■ **YOUR INSTRUCTIONS**:
Please give the number of lines that hold the string "tissue" in the listing, without any other words.

#### EXERCISE DATA ####

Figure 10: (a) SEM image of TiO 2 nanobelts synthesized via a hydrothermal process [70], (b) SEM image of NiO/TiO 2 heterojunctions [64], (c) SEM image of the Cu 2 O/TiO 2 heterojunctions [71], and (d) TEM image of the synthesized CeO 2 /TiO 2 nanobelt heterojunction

####
#### EXERCISE DATA ####

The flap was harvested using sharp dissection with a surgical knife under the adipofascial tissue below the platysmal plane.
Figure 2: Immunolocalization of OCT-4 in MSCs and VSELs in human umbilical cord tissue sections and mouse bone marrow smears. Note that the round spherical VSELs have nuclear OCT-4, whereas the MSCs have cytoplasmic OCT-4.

####

■ **ANSWER SECTION**:
2